• _Region and label listings_:
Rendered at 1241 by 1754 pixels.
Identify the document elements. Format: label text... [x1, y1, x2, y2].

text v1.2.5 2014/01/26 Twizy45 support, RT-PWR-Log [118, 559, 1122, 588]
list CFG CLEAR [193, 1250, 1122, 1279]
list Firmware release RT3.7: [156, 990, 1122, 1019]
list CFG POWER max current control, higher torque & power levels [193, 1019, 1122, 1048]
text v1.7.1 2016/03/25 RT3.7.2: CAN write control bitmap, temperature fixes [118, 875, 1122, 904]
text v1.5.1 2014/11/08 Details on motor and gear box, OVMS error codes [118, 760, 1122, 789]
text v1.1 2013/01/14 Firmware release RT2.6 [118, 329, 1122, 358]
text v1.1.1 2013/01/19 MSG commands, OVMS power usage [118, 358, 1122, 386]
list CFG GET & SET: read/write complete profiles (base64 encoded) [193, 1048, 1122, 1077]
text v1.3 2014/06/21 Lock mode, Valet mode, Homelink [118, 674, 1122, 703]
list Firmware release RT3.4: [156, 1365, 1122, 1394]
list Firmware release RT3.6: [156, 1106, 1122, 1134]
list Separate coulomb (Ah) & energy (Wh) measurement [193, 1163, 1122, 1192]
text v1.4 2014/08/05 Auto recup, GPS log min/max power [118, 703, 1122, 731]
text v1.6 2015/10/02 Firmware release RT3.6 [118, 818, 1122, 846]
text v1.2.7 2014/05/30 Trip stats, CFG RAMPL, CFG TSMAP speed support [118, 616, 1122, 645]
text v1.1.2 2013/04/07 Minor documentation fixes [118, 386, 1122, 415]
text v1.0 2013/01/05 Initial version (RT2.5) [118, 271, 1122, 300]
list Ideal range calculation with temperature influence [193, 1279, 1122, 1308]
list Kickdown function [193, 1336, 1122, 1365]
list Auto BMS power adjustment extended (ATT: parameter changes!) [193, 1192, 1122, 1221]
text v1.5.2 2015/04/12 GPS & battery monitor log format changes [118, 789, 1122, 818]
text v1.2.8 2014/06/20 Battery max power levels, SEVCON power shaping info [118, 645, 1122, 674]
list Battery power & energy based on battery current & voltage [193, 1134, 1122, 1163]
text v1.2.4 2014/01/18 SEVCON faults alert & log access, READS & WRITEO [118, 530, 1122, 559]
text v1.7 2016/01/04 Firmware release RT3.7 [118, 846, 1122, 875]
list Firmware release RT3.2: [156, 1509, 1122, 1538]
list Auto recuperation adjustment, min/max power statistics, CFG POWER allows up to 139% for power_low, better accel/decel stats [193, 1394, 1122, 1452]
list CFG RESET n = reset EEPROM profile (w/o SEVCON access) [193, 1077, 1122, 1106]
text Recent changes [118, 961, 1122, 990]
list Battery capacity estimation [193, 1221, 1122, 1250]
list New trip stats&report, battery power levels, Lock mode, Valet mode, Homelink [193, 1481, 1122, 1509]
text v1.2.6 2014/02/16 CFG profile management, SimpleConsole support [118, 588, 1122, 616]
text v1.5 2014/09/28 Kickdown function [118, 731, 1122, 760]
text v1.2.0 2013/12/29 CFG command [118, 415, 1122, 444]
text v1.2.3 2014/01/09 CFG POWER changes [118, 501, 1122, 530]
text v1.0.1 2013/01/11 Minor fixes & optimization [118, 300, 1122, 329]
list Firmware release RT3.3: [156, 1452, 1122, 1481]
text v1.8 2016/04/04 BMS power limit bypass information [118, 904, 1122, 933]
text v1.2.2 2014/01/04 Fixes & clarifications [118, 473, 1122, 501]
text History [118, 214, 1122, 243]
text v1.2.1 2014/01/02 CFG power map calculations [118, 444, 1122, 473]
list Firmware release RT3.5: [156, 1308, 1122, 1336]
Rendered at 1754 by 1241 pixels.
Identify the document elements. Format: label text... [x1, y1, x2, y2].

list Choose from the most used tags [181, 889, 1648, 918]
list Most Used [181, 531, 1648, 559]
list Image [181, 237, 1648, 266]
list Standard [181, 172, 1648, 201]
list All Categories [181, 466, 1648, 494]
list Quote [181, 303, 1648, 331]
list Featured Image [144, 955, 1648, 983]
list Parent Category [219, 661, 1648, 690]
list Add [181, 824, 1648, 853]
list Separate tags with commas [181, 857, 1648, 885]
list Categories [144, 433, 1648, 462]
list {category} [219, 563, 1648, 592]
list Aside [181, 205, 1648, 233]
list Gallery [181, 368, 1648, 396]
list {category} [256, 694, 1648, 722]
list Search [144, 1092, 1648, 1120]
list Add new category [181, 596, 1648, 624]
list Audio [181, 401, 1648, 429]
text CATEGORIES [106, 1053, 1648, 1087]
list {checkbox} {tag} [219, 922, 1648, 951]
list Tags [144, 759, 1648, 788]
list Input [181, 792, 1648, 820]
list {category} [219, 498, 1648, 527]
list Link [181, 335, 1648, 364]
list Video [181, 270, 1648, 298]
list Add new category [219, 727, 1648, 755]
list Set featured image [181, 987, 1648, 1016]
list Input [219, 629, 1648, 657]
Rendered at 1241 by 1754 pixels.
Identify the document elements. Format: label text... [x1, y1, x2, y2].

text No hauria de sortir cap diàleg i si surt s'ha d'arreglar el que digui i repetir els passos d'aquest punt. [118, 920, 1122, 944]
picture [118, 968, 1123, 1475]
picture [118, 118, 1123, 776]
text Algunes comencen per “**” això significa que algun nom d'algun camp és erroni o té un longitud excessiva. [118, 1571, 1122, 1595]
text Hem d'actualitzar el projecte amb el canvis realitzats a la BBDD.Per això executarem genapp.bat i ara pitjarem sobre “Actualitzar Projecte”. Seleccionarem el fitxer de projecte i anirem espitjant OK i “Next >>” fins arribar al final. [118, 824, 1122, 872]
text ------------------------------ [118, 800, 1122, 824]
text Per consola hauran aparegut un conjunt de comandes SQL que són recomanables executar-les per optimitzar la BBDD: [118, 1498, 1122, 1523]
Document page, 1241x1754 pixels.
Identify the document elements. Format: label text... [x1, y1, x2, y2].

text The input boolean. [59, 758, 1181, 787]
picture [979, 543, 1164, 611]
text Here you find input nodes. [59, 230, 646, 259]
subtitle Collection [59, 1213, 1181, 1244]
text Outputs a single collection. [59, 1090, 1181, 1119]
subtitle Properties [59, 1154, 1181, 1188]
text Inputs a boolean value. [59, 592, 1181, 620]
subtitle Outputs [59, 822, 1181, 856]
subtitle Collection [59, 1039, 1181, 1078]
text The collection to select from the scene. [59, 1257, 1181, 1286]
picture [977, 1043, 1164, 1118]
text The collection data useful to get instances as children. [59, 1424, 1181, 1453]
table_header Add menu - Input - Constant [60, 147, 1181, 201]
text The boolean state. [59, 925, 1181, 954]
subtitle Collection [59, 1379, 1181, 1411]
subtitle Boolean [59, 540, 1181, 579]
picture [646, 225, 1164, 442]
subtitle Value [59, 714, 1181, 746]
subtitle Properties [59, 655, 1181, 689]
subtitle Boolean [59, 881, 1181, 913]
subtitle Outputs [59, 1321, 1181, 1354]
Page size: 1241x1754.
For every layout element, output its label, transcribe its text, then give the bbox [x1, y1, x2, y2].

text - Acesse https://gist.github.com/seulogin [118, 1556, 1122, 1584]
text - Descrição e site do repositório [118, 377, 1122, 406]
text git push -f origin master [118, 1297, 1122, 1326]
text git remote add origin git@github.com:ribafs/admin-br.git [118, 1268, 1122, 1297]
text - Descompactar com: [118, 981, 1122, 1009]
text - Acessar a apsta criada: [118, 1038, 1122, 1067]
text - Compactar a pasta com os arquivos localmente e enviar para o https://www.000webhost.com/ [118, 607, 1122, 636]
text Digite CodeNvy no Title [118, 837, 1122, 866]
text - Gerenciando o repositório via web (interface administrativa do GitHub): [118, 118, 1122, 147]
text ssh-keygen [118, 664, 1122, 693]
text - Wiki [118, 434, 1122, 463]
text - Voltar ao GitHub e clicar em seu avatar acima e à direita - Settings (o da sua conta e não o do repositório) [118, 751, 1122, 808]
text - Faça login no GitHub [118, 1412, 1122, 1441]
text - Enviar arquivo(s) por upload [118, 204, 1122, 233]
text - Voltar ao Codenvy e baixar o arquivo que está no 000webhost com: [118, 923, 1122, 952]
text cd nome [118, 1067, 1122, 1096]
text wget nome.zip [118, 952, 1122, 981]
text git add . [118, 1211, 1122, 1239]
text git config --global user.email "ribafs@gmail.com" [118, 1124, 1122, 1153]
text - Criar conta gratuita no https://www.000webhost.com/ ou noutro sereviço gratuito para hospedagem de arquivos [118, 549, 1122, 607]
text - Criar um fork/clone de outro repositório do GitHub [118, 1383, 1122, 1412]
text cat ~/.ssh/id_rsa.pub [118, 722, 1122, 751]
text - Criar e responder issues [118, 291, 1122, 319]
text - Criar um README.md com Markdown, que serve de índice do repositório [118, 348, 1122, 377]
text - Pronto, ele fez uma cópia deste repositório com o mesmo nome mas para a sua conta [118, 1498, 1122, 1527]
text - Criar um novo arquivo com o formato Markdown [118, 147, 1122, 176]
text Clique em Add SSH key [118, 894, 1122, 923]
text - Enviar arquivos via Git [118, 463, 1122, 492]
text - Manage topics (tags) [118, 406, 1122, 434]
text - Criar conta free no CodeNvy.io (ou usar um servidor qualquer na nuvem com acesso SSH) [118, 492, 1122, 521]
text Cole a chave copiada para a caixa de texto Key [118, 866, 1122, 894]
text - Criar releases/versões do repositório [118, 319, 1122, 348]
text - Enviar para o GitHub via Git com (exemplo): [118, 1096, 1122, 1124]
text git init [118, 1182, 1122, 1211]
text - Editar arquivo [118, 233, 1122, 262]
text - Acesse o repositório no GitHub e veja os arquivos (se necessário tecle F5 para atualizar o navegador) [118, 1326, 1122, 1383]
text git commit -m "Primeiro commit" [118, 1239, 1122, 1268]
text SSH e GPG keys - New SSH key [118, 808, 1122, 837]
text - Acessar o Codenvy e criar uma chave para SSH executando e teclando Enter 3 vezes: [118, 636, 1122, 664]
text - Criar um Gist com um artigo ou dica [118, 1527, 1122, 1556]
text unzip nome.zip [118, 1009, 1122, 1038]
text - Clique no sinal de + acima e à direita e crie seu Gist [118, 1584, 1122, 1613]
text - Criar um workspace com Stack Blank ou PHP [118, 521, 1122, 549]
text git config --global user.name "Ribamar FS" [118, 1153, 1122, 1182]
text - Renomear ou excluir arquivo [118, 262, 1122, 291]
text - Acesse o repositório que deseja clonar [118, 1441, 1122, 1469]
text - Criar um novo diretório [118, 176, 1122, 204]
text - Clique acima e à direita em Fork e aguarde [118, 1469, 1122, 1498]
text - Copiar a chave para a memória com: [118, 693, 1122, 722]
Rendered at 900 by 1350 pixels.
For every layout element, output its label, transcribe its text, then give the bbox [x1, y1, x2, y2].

• _AIM OF THE TASK_:
Rewrite the lines from the one containing "text v1.2.5 2014/01/26" through the one containing "list Kickdown function", inclusive, putting "Software release" wherever "Firmware release" appears and leaving everything else as it is.

• _CORRECT ANSWER_:
text v1.2.5 2014/01/26 Twizy45 support, RT-PWR-Log [118, 559, 1122, 588]
list CFG CLEAR [193, 1250, 1122, 1279]
list Software release RT3.7: [156, 990, 1122, 1019]
list CFG POWER max current control, higher torque & power levels [193, 1019, 1122, 1048]
text v1.7.1 2016/03/25 RT3.7.2: CAN write control bitmap, temperature fixes [118, 875, 1122, 904]
text v1.5.1 2014/11/08 Details on motor and gear box, OVMS error codes [118, 760, 1122, 789]
text v1.1 2013/01/14 Software release RT2.6 [118, 329, 1122, 358]
text v1.1.1 2013/01/19 MSG commands, OVMS power usage [118, 358, 1122, 386]
list CFG GET & SET: read/write complete profiles (base64 encoded) [193, 1048, 1122, 1077]
text v1.3 2014/06/21 Lock mode, Valet mode, Homelink [118, 674, 1122, 703]
list Software release RT3.4: [156, 1365, 1122, 1394]
list Software release RT3.6: [156, 1106, 1122, 1134]
list Separate coulomb (Ah) & energy (Wh) measurement [193, 1163, 1122, 1192]
text v1.4 2014/08/05 Auto recup, GPS log min/max power [118, 703, 1122, 731]
text v1.6 2015/10/02 Software release RT3.6 [118, 818, 1122, 846]
text v1.2.7 2014/05/30 Trip stats, CFG RAMPL, CFG TSMAP speed support [118, 616, 1122, 645]
text v1.1.2 2013/04/07 Minor documentation fixes [118, 386, 1122, 415]
text v1.0 2013/01/05 Initial version (RT2.5) [118, 271, 1122, 300]
list Ideal range calculation with temperature influence [193, 1279, 1122, 1308]
list Kickdown function [193, 1336, 1122, 1365]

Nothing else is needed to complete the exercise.